▸ REQUIRED WORK
Return only the tail of the data below, word for word: the line with "(1chron 6:15)" and each line after it through the final one.

[[ SUPPLIED RECORDS, beginning ]]

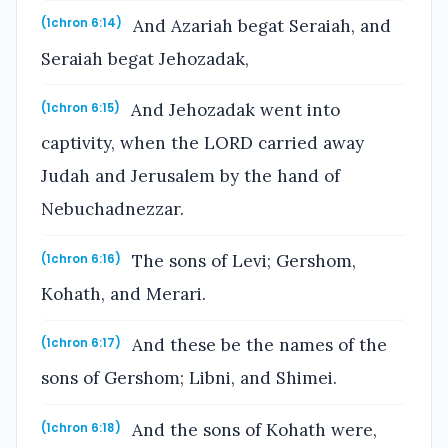
And Azariah begat Seraiah, and
(1chron 6:14)
Seraiah begat Jehozadak,
And Jehozadak went into
(1chron 6:15)
captivity, when the LORD carried away
Judah and Jerusalem by the hand of
Nebuchadnezzar.
The sons of Levi; Gershom,
(1chron 6:16)
Kohath, and Merari.
And these be the names of the
(1chron 6:17)
sons of Gershom; Libni, and Shimei.
And the sons of Kohath were,
(1chron 6:18)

[[ SUPPLIED RECORDS, end ]]

▸ RESULT OF THE EXERCISE
(1chron 6:15)
captivity, when the LORD carried away
Judah and Jerusalem by the hand of
Nebuchadnezzar.
The sons of Levi; Gershom,
(1chron 6:16)
Kohath, and Merari.
And these be the names of the
(1chron 6:17)
sons of Gershom; Libni, and Shimei.
And the sons of Kohath were,
(1chron 6:18)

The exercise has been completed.